Melbourne researchers have shown a type of leukaemia can be successfully ‘reversed’ by coaxing the cancer cells back into normal development.

The discovery was made using a model of B-progenitor acute lymphoblastic leukaemia (B-ALL), the most common cancer affecting children.

Researchers from the Walter and Eliza Hall Institute showed that switching off a gene called Pax5 could cause cancer in a model of B-ALL, while restoring its function could ‘cure’ the disease.



Institute researchers Dr Ross Dickins and Ms Grace Liu led the study with institute colleagues and collaborators in Vienna. The study was published today in the journal Genes & Development.

Ms Liu said the team used a newly developed ‘genetic switch’ technology to inhibit then reactivate Pax5 in the leukaemia model.

“Along with other genetic changes, deactivating Pax5 drives normal blood cells to turn into leukaemia cells, which has been shown before,” Ms Liu said. “However we showed for the first time that reactivating Pax5 enabled the cells to resume their normal development and lose their cancer-like qualities, effectively curing the leukaemia. What was intriguing for us was that simply restoring Pax5 was enough to normalise these cancer cells, despite the other genetic changes.”

In leukaemia, immature white blood cells replicate abnormally and build up in the bone marrow, interfering with production of normal blood cells.

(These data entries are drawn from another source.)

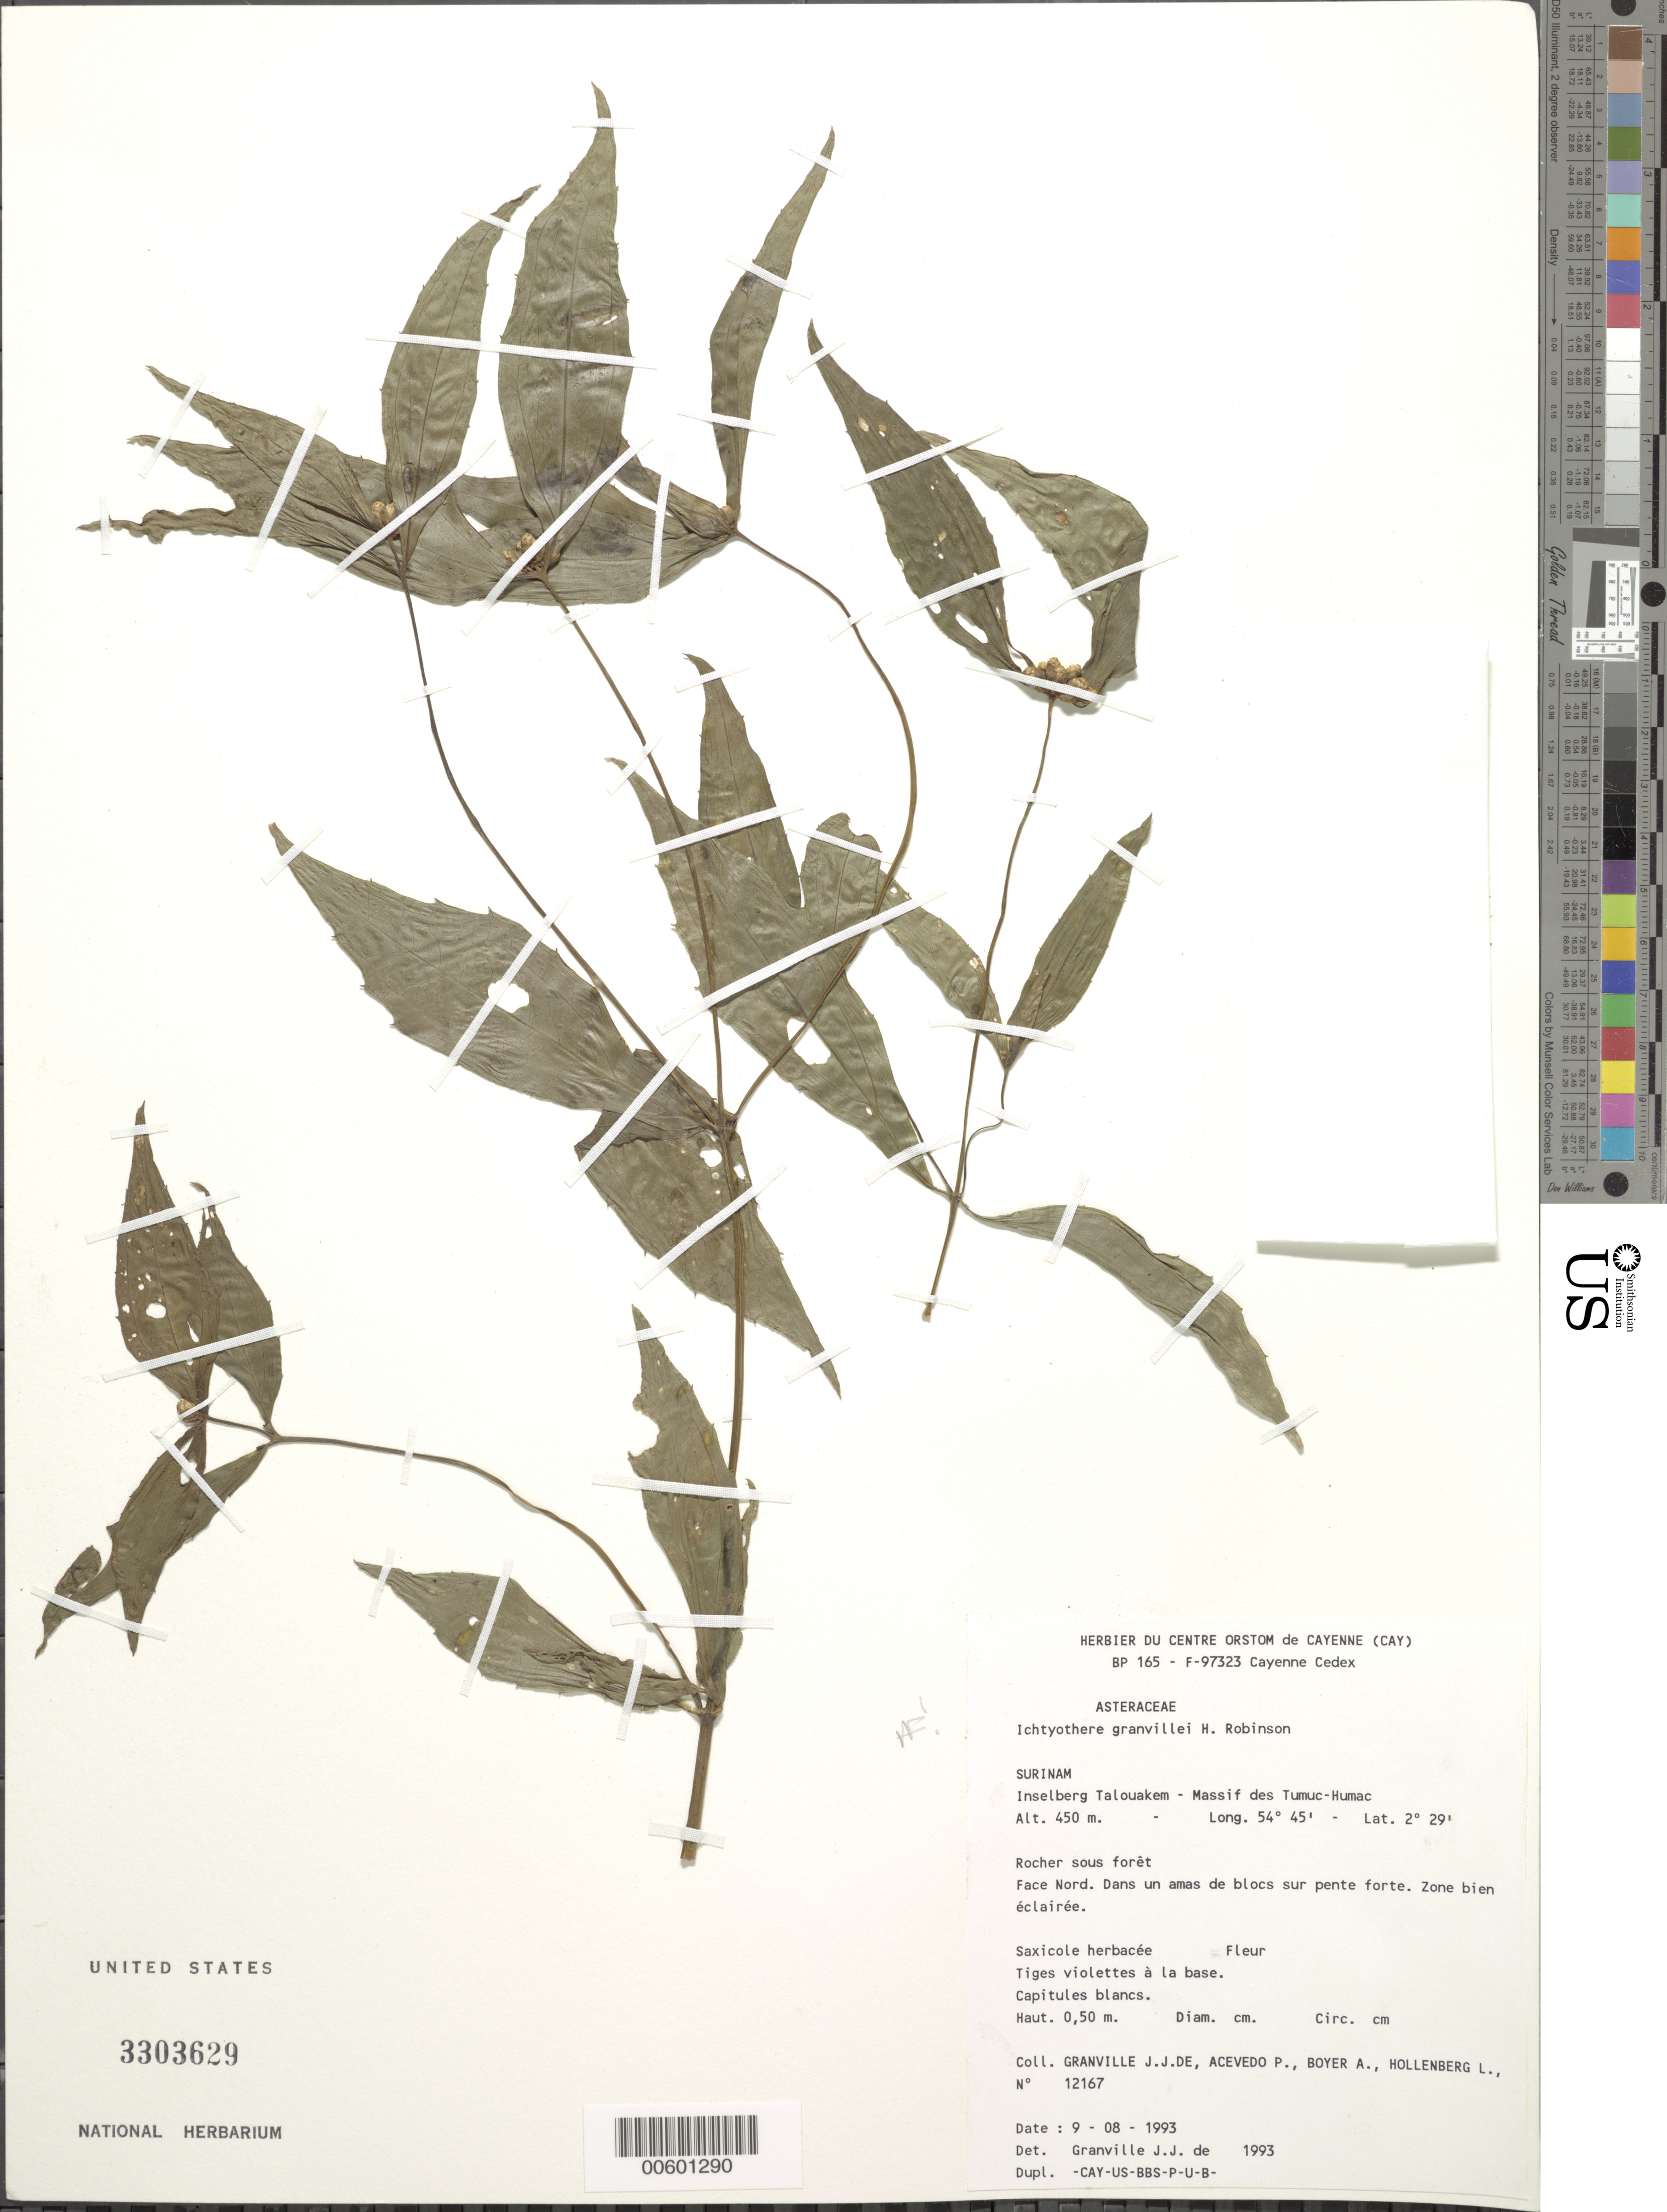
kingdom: Plantae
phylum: Tracheophyta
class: Magnoliopsida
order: Asterales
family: Asteraceae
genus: Ichthyothere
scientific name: Ichthyothere granvillei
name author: H. Rob.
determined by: Granville, J. J. de, (CAY), Institut de Recherche pour le Developpement (IRD) (FRENCH GUIANA)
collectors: J.-J. de Granville, P. Acevedo-Rodr., A. Boyer & L. Hollenberg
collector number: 12167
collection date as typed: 9-Aug-93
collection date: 1993-08-09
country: Suriname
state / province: Sipaliwini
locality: Inselberg Talouakem, Massif des Tumuc-Humac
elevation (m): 450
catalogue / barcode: US 3303629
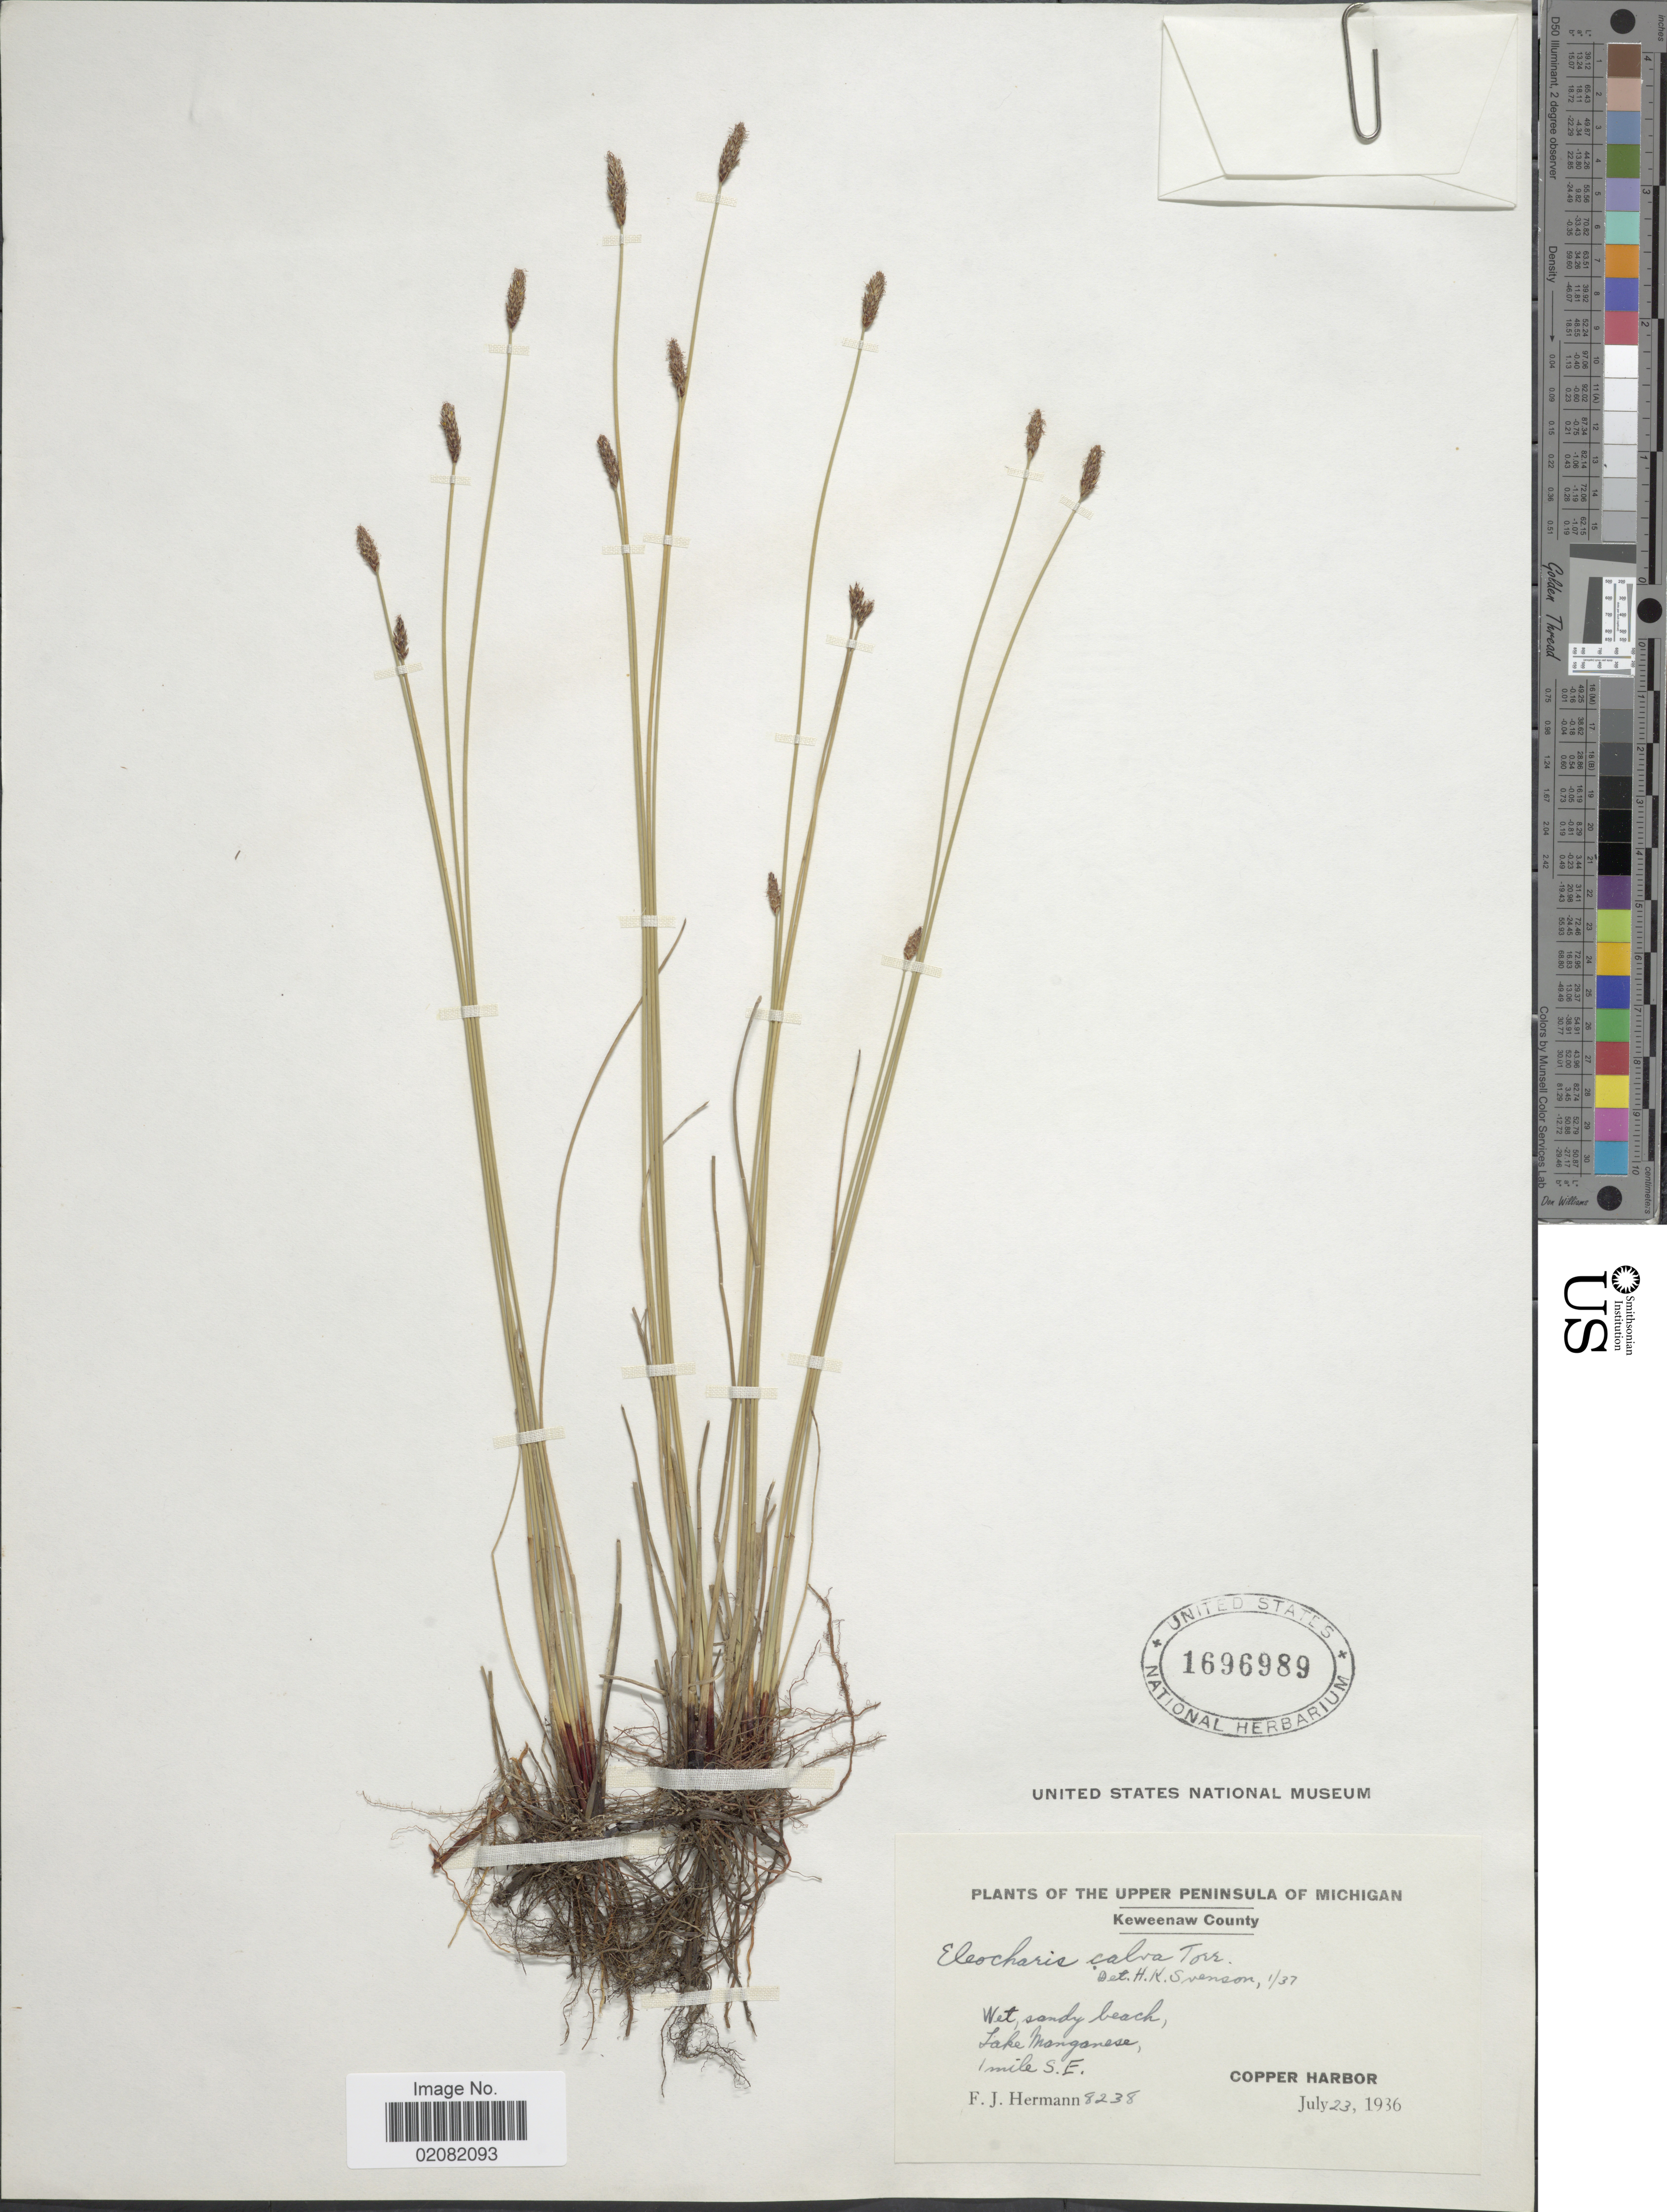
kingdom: Plantae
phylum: Tracheophyta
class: Liliopsida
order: Poales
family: Cyperaceae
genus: Eleocharis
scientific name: Eleocharis erythropoda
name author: Steud.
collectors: F. J. Hermann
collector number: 8238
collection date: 1936-07-23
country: United States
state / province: Michigan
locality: The Upper Peninsula of Michigan, Keweenaw County, Wet, sandy beach, Lake Manganese, 1 mile S.E. Copper Harbor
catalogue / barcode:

Ms Liu said Pax5 was a gene frequently ‘lost’ in childhood B-ALL. “Pax5 is essential for normal development of a type of white blood cells called B cells,” she said. “When Pax5 function is compromised, developing B cells can get trapped in an immature state and become cancerous. We have shown that restoring Pax5 function, even in cells that have already become cancerous, removes this ‘block’, and enables the cells to develop into normal white blood cells.”

Dr Dickins said the research shed light on the function of Pax5, which was one of about 100 genes known to ‘suppress’ human tumours. “When these tumour suppressor genes are inactivated by changes to the DNA, cancers start to develop,” Dr Dickins said.

“This work shows how inactivating the tumour suppressor gene Pax5 contributes to B-ALL development and how leukaemia cells become ‘addicted’ to low Pax5 levels to continue proliferating. Even though the B-ALL cells have multiple genetic mutations, simply reactivating Pax5 causes tumour cells to resume normal development and lose their cancerous properties.”

Dr Dickins said forcing B-ALL cells to resume their normal development could provide a new strategy for treating leukaemia. “While B-ALL has a relatively good prognosis compared with other cancers, current treatments can last years and have major side-effects. By understanding how specific genetic changes drive B-ALL, it may be possible to develop more specific treatments that act faster with fewer side-effects.”

However Dr Dickins said that genes that are lost in tumour cells are not traditionally drug targets. “It is very difficult to develop drugs that restore the function of genes that are lost during cancer development,” Dr Dickins said. “However by understanding the mechanisms by which Pax5 loss causes leukaemia, we can begin to look at ways of developing drugs that could have the same effect as restoring Pax5 function.”

The genetic switch technology used to study Pax5 could also be used to understand ‘tumour suppressor’ genes in other cancers, he said.

The work was supported by the Australian National Health and Medical Research Council, the Leukaemia Foundation of Australia, the Sylvia and Charles Viertel Charitable Foundation, VESKI and the Victorian Government. The Walter and Eliza Hall Institute is a partner in the Victorian Comprehensive Cancer Centre.